Her öykü başka bir insandır. Ya da tersine çevirip söylediğimizde de her insan başka bir öyküdür. Yeryüzünde ne kadar insan varsa o kadar da öykü var, demektir bu. Edebiyatın diğer türleri ile kıyaslandığında öyküyü daha yakın bulurum kendime. Şiire göre daha geniş bir evrene sahip gibi gelir bana. Romana samsun escort göre daha kısa olduğundan daha hızlı geçişler sağlar olaylar, kişiler ve mekânlar arasında. Yarıda bırakmadan okuma olanağı da sağlar. Bu yüzden öykü, yakındır bana.
Şair olarak tanıdığım Hüseyin Peker’in “Hasır Lokantası” adlı öykü kitabını da bu düşüncelerle aldım elime. Tıpkı diğer tüm öykü kitapları gibi. Heyecanla aldım çünkü Hasır Lokantası 2019 Sennur Sezer Emek ve Direniş Öykü Ödülü’nün de sahibiydi. Ben her ne kadar Peker’i şair olarak tanısam da (genel düşünce de budur aslında) kendisinin ikinci öykü kitabıymış Hasır Lokantası. 2014 yılında Rüzgârlı Ceket adlı öykü kitabıyla da Naim Tirali Öykü Ödülü’ne değer görülmüş.
Hasır Lokantası 63 sayfalık hacmi ile küçük bir kitap fakat içerisinde 15 öykü yer alıyor. Öykülerde mekânlar, olaylar ve karakterler değişse de kahraman hep aynı. Yazarın kendisi. Bu da zaman zaman anlatıya doğru kaydırmış metinleri. Kendisinden yola çıktığından olsa gerek yalnızlık duygusu yoğun görülüyor yazılanlarda.

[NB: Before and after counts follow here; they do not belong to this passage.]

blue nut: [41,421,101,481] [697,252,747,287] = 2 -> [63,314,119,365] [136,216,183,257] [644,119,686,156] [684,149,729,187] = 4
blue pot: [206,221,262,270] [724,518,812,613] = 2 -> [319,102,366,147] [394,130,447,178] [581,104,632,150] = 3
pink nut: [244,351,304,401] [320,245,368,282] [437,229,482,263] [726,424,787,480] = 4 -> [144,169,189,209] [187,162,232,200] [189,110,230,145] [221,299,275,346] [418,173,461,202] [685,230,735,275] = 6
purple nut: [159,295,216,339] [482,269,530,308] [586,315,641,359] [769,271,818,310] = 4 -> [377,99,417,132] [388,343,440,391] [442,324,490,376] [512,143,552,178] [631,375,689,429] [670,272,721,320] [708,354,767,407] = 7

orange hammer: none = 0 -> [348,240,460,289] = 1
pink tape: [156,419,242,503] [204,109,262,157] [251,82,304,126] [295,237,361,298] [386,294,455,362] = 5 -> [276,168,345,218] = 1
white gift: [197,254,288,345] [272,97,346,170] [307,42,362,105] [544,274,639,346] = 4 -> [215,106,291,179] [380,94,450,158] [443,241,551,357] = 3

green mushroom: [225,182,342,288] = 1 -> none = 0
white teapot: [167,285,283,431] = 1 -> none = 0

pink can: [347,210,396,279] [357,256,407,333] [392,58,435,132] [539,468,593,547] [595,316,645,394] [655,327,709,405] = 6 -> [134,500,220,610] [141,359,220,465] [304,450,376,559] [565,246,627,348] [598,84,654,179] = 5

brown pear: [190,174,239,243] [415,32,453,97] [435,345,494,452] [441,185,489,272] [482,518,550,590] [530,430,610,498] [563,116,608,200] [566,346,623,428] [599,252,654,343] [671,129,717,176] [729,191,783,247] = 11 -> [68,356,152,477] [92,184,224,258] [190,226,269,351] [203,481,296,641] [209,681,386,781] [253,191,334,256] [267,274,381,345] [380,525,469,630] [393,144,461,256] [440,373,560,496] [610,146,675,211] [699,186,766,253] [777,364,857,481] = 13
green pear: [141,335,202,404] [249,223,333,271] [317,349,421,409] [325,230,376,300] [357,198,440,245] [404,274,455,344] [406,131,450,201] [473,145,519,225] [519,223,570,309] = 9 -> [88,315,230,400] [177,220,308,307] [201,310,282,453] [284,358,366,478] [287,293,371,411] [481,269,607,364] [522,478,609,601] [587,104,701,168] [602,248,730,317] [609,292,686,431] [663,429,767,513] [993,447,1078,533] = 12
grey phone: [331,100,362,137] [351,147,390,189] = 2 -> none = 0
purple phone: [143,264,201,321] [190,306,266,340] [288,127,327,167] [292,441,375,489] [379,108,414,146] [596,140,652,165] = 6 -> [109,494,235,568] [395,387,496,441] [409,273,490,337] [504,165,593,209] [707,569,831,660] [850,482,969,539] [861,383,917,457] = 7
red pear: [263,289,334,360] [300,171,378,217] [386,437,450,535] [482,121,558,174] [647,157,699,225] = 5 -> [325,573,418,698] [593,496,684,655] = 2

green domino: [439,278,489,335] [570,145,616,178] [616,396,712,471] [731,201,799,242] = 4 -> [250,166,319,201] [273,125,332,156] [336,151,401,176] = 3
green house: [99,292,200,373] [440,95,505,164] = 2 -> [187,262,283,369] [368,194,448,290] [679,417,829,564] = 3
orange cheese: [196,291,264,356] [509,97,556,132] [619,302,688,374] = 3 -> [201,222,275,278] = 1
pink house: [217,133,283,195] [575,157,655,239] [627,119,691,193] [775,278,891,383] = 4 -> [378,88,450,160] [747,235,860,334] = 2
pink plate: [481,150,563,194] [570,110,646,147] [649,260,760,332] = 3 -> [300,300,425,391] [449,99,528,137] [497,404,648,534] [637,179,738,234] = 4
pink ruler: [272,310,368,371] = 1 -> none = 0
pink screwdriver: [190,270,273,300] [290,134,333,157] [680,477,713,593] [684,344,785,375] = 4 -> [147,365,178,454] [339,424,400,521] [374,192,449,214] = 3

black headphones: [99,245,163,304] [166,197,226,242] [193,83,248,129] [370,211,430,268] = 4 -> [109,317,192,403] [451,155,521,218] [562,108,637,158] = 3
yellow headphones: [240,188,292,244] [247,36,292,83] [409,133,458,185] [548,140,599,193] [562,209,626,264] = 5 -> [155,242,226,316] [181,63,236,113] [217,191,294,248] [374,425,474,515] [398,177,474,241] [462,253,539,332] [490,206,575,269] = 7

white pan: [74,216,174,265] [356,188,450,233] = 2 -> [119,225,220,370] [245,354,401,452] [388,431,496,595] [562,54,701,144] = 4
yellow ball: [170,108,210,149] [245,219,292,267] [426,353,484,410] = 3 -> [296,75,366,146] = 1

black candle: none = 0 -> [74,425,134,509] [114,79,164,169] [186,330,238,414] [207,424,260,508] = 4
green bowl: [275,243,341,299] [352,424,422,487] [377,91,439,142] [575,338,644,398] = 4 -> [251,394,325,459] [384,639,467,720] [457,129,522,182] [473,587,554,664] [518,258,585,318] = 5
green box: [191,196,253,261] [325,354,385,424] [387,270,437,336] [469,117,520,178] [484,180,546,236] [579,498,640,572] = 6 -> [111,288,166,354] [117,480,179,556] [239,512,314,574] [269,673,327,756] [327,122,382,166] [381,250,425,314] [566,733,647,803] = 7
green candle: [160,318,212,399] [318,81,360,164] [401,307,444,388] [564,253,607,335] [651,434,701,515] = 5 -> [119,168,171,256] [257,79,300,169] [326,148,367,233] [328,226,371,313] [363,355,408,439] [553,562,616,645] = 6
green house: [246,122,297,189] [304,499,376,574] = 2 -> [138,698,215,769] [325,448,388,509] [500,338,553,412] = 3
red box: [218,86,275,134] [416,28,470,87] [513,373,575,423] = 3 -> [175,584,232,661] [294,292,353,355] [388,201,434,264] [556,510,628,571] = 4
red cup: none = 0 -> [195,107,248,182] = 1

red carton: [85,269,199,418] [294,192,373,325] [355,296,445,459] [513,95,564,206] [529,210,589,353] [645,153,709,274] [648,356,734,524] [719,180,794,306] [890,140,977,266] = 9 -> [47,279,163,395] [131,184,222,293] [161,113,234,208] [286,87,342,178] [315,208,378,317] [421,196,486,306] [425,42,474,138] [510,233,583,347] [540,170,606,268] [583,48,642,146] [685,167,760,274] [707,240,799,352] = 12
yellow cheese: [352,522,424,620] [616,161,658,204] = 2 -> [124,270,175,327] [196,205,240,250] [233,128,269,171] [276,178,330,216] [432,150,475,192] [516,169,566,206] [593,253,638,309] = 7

Kitaptaki öyküler sıkılmadan, yorulmadan okunuyor. Fakat “Tek Kişilik Çadır” giriş bölümüyle ayrı bir yerde duruyor. Uzun bir yolculuğun habercisi, özendiricisi gibi. Yaşamın keşmekeşinden bunalıp gitmek isteyen fakat gidemeyen herkes için bir düş sanki. “Ben gidiyorum dostlarım. şirinevler escort Evin kapısını kapatıp elimdeki kocaman bavulu, tekerlekleriyle yürütmeye başladığımdan beri gidiyorum. Yolum yokuş aşağıdır. Kayarak gidiyorum. Perdeleri çektim, en az bir ay gelmeyecekmiş gibi. Su vanasını, elektrik şalterini kapattım. Doktorun rapora yazdığı ilaçları son kutusuna kadar aldım. Dönmeyecekmiş gibi. Hesap kesercesine çıktım yola. Pencereyle, kapı tokmağıyla, tül perdelerle, çiçekli yorganım ve kılıfını değiştirdiğim yastığımla son kez vedalaştım. Duvarda asılı annemle oğlumun yan yana çekilmiş fotoğrafına da el salladım, kıpırdamadılar bile…”
Verilen ödülün adının Emek ve Direniş Ödülü alması üstüne Sennur Sezer adını taşıması ister istemez daha yoğun emek dünyasının var olduğunu düşündürtüyor. Bu bağlamda okurda bir ters köşe durumu da olabilir. Metinlerde genel olarak bir yazar-şair başrolde olduğundan yazılanlarda bir gerçeklik hissi uyandırıyor. Dolayısıyla gerçeklik nerede bitiyor, kurgu nerede başlıyor tam olarak sezilemiyor.
Manos Kitap tarafından yayımlanan Hasır Lokantası’nda yoğun bir emek dünyası olmasa da yaşamdan kopuk da denilemez. Yalnızlıklar, kırgınlıklar zaman zaman da keyifli anlar… Hüseyin Peker’in yazdıkları ama gerçek ama kurgu ama ikisinin birbirine geçmiş hali olsa da her satırı yaşamın bir porno parçası. Edebiyat da yaşamın kendisi ise yazılanlar yeterlidir. Anlatım konusu ise akla takılan; bir şairin fazla sözcükleri atmadaki ustalığını buraya taşımış Peker. Sözü dolandırmadan kısa kısa yazmış işte öykülerini de.
Hasır Lokantası bir şairin öyküleridir.